Other investors continued to invest in 2009, according to the receiver’s report on the case.
Radice, in a statement of claim filed in court in 2010, said he often dropped by Sbaraglia’s office to get a report on the investments. Radice said Sbaraglia typically told him they were doing well and “there was no possibility of him losing his money.”
According to the OSC, Sbaraglia and wife Mandy were on a spending spree by this time, racking up whopping credit card bills while dining at fine restaurants and using some of the investor money to support a dental hygiene business owned by Mandy, a periodontist.
The OSC alleges that up to $7 million was never properly invested and remained in the Sbaraglia’s accounts.
About $2 million was viewed as “profits” and used for personal expenses, the agency claims. About $2.4 million was lost making bad trades and $585,000 was used to buy open venture securities. Most of the remainder used for general business expenses.
Sbaraglia and his wife allegedly racked up a $383,000 VISA bill, for personal expenses including office renovations and restaurant bills. Investor money also went to pay rent for a dental hygiene company owned by his wife.
By July 2009, the OSC had called in Sbaraglia for an interview as part of their growing — but secret — probe into the Ponzi scheme.
The OSC, in its statement of allegations against Sbaraglia, said he misled them in his statements under oath by saying that the investor money was not at risk.
The Star tried to interview Sbaraglia and his wife but they declined.
“You have no idea how badly I want to tell you my side,” Sbaraglia said outside a hockey arena where he coaches a youth team. “It will take a week to tell you the story.”
In his November 2010 response to the OSC, Sbaraglia and his lawyers say they were dupes of a “malevolent career fraudster” (Mander) who convinced them to become investors.
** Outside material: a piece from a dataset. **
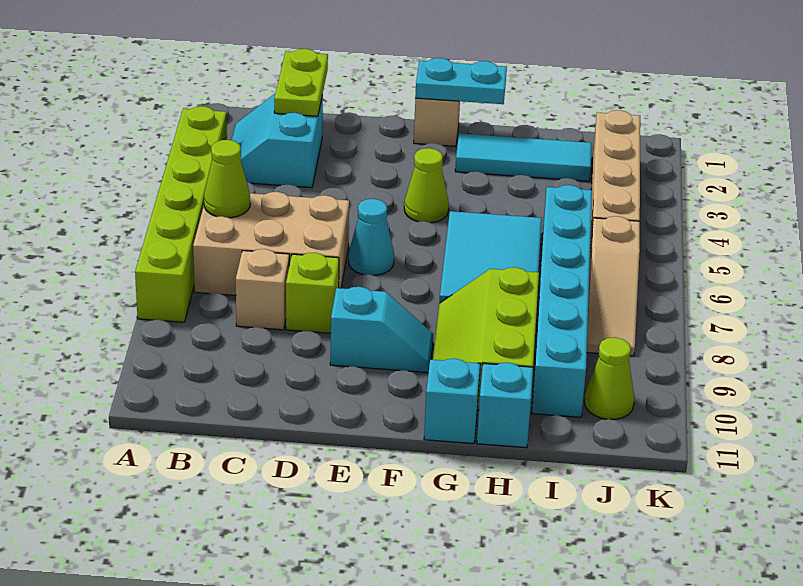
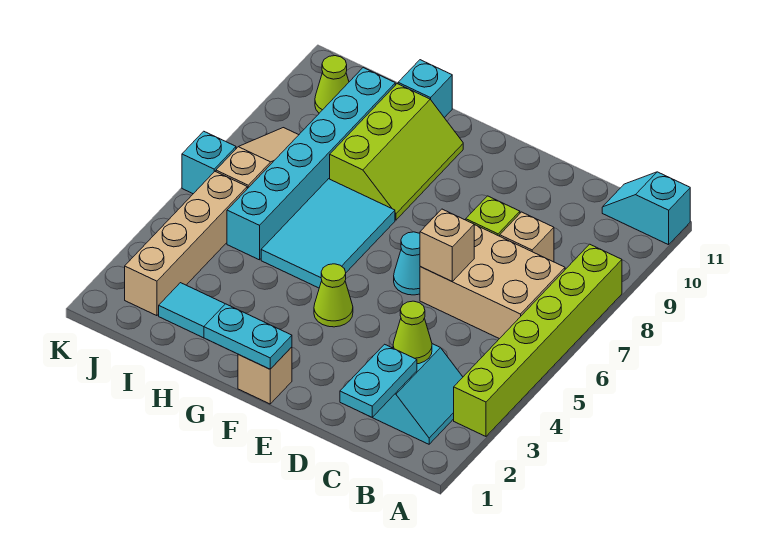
lime 1x1 cone [204,140,250,218] -> lime 1x1 cone moved to [393,301,432,364]
lime 1x2 plate [274,49,328,116] -> cyan 1x2 plate [340,344,417,417]
none -> tan 1x1 brick [420,209,474,281]
cyan 1x2 slope [330,287,433,373] -> cyan 1x2 slope moved to [602,172,690,245]
cyan 1x1 brick [424,359,480,444] -> cyan 1x1 brick moved to [182,131,236,194]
The Sbarablia’s say they in turn got friends and family to invest money. Even their 11-year-old daughter was convinced to invest $1,000 in the scheme.
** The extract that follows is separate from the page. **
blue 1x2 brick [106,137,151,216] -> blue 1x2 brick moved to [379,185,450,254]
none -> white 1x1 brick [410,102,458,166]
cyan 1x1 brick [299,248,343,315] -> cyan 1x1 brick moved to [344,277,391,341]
Sbaraglia and his lawyers blame the OSC for conducting a “deficient” investigation into Mander.
In their response to the OSC, Sbaraglia said the regulator had evidence of “Mander’s fraud” as far back as 2008 and “ignored it.”
Sbaraglia, who shared lawyers with Mander, blames the lawyers for not alerting him to the scheme.
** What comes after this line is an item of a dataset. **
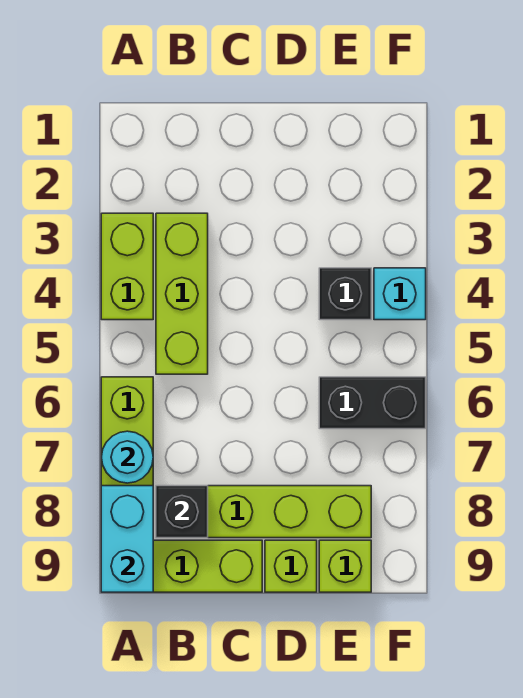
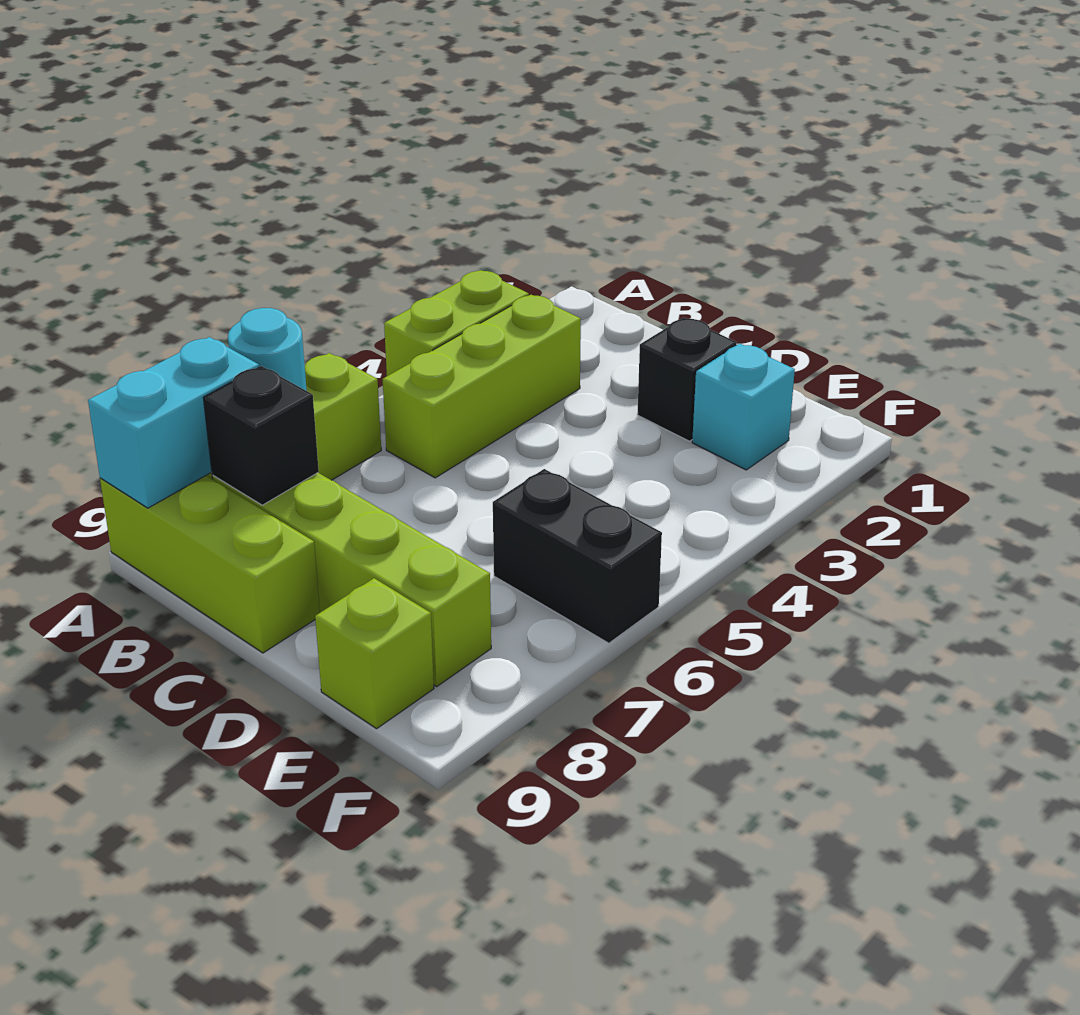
lime 1x1 brick [265,540,317,592] -> none
black 1x1 brick [319,268,371,320] -> black 1x1 brick moved to [637,317,737,441]
cyan 1x1 brick [374,268,426,320] -> cyan 1x1 brick moved to [692,343,795,470]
As a result, he says, he and his company continued to renew or enter into loan agreements with new investors . From October 2008 to July 2009, after the OSC investigation had begun, the company renewed or entered into new loan agreements worth at least $7.4 million. Interest rates on those agreements range from 8 to 25 percent.
Sbaraglia’s former lawyers deny the allegations, and say that the Sbaraglias repeatedly advised “that they were well aware of the details of Mander’s business affairs, that they had no concerns about his integrity or wherewithal, and that all of the monies obtained from investors had been invested in a legitimate fashion.”
Last December, an Ontario judge put the Sparaglia’s assets into receivership, including their $2.9 million heritage home in Oakville. It was listed for sale recently.
One of the family members drawn into the scheme was dentist Mandy Sbaraglia’s brother, Rick McIntosh, the former head of the Toronto Police Association. McIntosh and his wife formed a company they called R.S. Capital Growth and invested about $1 million with the Sbaraglia’s.
McIntosh said the Sbaraglia’s have done nothing wrong.
“You’re barking up the wrong tree,” McIntosh said in an interview. “You’ll never find two more honest people than Peter and my sister.”
“I think the bigger story, honest to God, is how the system works,” McIntosh said. “How the civil system works in this kind of a system is just mind boggling. How does it make sense? It’s supposed to be in place to protect people.”